*** Fragmento

Correggio. La parte central de la cúpula de la Basílica de San Giovanni. Es una visión de la gloria. Aquí verdaderamente la suprema teofanía bizantina del φάοϛ άσκοποϛ (el esplendor sin límites) es llevada de nuevo a la Jerusalén Celestial donde ninguna estrella sino Dios mismo es luz total, universal. Del mismo modo que Rafael en la Transfiguración tocó este límite en la luz circundante, Correggio lo hace estallar en la luz inalcanzable de la sede divina. |
Correggio. Detalle de la cúpula de San Giovanni Evangelista en Parma. Vemos el rostro intenso, capacitante y sereno de Santiago de Alfeo mirando a su Señor. Esta figura es un símbolo de esos nuevos caminos de la figuración que su autor, Antonio da Coreggio, ha abierto a toda la pintura occidental. |
Volvemos así al motivo de esta meditación artística. Los tres grandes del Renacimiento (Leonardo, Miguel Ángel y Rafael) dejaron un riquísimo legado cosmográfico, que aflora en expresiones humanas de formas cortesanas o dramáticas, pero suspendidas sobre la cuestión de la eternidad. Correggio, el más joven, es quien se sumerge en la eternidad resolviendo problemas ideativos y ejecutivos que regeneran en esta cúpula toda la pintura italiana en la cima temblorosa de una continuación creativa que parecía imposible. La cúpula de San Giovanni es el documento admirable de esta transición vital, donde historia y presencia, imagen y movimiento, latitud y espacio, luz y emoción consciente, declinan juntos el nuevo verbo del arte.

******
*** Registros de datos

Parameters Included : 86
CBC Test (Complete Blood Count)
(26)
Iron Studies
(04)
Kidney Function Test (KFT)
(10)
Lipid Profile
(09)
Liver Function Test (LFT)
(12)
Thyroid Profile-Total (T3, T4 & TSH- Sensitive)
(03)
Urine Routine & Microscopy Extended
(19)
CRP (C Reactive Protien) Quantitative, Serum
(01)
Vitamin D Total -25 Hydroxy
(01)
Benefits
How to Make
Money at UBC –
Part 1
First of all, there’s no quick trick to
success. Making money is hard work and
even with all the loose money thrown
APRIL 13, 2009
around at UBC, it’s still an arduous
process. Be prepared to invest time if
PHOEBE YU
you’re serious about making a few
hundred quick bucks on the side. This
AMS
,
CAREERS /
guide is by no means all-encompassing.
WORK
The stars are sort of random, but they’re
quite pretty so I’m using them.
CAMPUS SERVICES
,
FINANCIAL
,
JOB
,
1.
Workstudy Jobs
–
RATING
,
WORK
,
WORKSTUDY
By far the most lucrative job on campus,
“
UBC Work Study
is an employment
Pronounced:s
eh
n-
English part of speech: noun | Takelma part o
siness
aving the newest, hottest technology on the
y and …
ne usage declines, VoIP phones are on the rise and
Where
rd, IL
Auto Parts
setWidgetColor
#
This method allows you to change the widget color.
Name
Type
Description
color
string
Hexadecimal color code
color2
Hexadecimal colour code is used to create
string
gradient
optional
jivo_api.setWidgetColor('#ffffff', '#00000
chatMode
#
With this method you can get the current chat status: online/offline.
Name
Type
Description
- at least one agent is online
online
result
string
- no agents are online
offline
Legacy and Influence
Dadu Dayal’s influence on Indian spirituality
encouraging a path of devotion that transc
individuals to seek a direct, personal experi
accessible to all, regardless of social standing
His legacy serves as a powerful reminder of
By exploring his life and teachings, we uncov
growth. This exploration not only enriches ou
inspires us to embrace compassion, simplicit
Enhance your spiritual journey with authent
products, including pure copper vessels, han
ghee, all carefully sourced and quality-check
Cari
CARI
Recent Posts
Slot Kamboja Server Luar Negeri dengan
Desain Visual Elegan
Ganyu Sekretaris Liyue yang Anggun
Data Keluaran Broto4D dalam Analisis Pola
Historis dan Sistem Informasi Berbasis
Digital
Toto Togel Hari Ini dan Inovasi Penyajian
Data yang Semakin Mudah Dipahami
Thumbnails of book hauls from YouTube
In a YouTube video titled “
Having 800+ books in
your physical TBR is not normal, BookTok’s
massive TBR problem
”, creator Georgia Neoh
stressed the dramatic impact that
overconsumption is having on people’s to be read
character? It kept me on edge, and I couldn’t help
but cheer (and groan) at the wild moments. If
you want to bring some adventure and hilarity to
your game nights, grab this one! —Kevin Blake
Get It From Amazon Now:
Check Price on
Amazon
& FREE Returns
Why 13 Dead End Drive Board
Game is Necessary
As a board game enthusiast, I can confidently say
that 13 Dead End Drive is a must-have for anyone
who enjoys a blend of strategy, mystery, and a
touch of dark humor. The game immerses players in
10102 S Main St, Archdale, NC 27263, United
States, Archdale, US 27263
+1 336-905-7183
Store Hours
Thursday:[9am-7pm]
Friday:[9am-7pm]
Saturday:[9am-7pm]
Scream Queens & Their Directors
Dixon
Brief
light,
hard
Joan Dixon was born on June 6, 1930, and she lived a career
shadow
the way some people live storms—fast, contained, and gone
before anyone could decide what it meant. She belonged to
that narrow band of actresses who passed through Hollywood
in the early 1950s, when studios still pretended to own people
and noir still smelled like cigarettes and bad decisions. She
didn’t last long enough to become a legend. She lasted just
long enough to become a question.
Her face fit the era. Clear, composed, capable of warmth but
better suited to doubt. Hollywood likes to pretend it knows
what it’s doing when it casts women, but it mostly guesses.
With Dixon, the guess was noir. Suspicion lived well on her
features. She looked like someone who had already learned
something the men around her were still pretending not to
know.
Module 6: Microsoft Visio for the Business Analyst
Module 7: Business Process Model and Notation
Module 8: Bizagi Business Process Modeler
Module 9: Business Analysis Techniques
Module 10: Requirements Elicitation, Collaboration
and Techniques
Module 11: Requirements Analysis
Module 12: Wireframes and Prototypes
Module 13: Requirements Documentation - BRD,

******

▶ [Qué escribir] Escribe la continuación del texto sobre la cúpula de Correggio en San Giovanni, empezando después de su última oración.

▶ [Respuesta]
Ahora, cuando en todas partes se celebran aniversarios incluso menores y buscados, la ciudad de Parma (capital de la cultura italiana durante un año, pero capital mundial para siempre de Correggio, es decir, de la palingenesia del arte occidental) debe realizar un Quinto Centenario de importancia incomparable y que destaque en la historia universal del arte. Parma debe darse cuenta del patrimonio artístico que posee si quiere mostrarse como “capital”.